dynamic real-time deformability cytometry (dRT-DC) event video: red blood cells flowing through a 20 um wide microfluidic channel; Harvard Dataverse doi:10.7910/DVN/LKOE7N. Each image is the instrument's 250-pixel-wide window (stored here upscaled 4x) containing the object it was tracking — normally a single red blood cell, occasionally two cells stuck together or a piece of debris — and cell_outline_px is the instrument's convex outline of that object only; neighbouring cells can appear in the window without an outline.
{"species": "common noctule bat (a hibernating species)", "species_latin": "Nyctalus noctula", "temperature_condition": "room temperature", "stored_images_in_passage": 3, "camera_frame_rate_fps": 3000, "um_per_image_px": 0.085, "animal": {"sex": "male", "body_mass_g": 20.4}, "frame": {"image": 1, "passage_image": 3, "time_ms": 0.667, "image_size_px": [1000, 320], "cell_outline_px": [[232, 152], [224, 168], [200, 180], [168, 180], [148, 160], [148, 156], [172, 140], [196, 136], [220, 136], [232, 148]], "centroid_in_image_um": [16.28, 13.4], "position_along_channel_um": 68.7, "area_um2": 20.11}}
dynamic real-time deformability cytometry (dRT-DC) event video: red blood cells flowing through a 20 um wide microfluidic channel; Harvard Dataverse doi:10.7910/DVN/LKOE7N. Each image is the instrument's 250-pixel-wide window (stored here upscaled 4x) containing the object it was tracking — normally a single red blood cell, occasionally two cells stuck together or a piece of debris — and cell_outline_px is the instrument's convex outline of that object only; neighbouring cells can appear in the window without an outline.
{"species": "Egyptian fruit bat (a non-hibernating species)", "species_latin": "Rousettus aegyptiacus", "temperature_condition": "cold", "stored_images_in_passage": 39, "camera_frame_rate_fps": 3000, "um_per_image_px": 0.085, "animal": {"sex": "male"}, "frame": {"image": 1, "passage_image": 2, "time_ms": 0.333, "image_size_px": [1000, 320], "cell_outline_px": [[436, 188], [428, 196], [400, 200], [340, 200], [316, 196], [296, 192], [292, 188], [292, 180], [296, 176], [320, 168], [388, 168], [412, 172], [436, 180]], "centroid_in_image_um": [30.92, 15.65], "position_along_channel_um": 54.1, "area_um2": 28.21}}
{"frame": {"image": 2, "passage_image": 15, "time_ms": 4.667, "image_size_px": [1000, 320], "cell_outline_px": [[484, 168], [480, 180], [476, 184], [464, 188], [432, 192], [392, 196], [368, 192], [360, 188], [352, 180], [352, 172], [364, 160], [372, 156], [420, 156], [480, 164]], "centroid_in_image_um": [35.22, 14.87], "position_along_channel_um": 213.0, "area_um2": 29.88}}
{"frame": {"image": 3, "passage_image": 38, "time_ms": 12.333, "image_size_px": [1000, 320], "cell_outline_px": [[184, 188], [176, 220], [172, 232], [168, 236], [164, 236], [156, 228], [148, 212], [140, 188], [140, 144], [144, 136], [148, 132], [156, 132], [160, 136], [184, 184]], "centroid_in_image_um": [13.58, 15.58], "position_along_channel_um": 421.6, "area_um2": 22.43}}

:::

#### What is needed
Output each record precisely as given.

#### The completed task
dynamic real-time deformability cytometry (dRT-DC) event video: red blood cells flowing through a 20 um wide microfluidic channel; Harvard Dataverse doi:10.7910/DVN/LKOE7N. Each image is the instrument's 250-pixel-wide window (stored here upscaled 4x) containing the object it was tracking — normally a single red blood cell, occasionally two cells stuck together or a piece of debris — and cell_outline_px is the instrument's convex outline of that object only; neighbouring cells can appear in the window without an outline.
{"species": "common noctule bat (a hibernating species)", "species_latin": "Nyctalus noctula", "temperature_condition": "room temperature", "stored_images_in_passage": 3, "camera_frame_rate_fps": 3000, "um_per_image_px": 0.085, "animal": {"sex": "male", "body_mass_g": 20.4}, "frame": {"image": 1, "passage_image": 3, "time_ms": 0.667, "image_size_px": [1000, 320], "cell_outline_px": [[232, 152], [224, 168], [200, 180], [168, 180], [148, 160], [148, 156], [172, 140], [196, 136], [220, 136], [232, 148]], "centroid_in_image_um": [16.28, 13.4], "position_along_channel_um": 68.7, "area_um2": 20.11}}
dynamic real-time deformability cytometry (dRT-DC) event video: red blood cells flowing through a 20 um wide microfluidic channel; Harvard Dataverse doi:10.7910/DVN/LKOE7N. Each image is the instrument's 250-pixel-wide window (stored here upscaled 4x) containing the object it was tracking — normally a single red blood cell, occasionally two cells stuck together or a piece of debris — and cell_outline_px is the instrument's convex outline of that object only; neighbouring cells can appear in the window without an outline.
{"species": "Egyptian fruit bat (a non-hibernating species)", "species_latin": "Rousettus aegyptiacus", "temperature_condition": "cold", "stored_images_in_passage": 39, "camera_frame_rate_fps": 3000, "um_per_image_px": 0.085, "animal": {"sex": "male"}, "frame": {"image": 1, "passage_image": 2, "time_ms": 0.333, "image_size_px": [1000, 320], "cell_outline_px": [[436, 188], [428, 196], [400, 200], [340, 200], [316, 196], [296, 192], [292, 188], [292, 180], [296, 176], [320, 168], [388, 168], [412, 172], [436, 180]], "centroid_in_image_um": [30.92, 15.65], "position_along_channel_um": 54.1, "area_um2": 28.21}}
{"frame": {"image": 2, "passage_image": 15, "time_ms": 4.667, "image_size_px": [1000, 320], "cell_outline_px": [[484, 168], [480, 180], [476, 184], [464, 188], [432, 192], [392, 196], [368, 192], [360, 188], [352, 180], [352, 172], [364, 160], [372, 156], [420, 156], [480, 164]], "centroid_in_image_um": [35.22, 14.87], "position_along_channel_um": 213.0, "area_um2": 29.88}}
{"frame": {"image": 3, "passage_image": 38, "time_ms": 12.333, "image_size_px": [1000, 320], "cell_outline_px": [[184, 188], [176, 220], [172, 232], [168, 236], [164, 236], [156, 228], [148, 212], [140, 188], [140, 144], [144, 136], [148, 132], [156, 132], [160, 136], [184, 184]], "centroid_in_image_um": [13.58, 15.58], "position_along_channel_um": 421.6, "area_um2": 22.43}}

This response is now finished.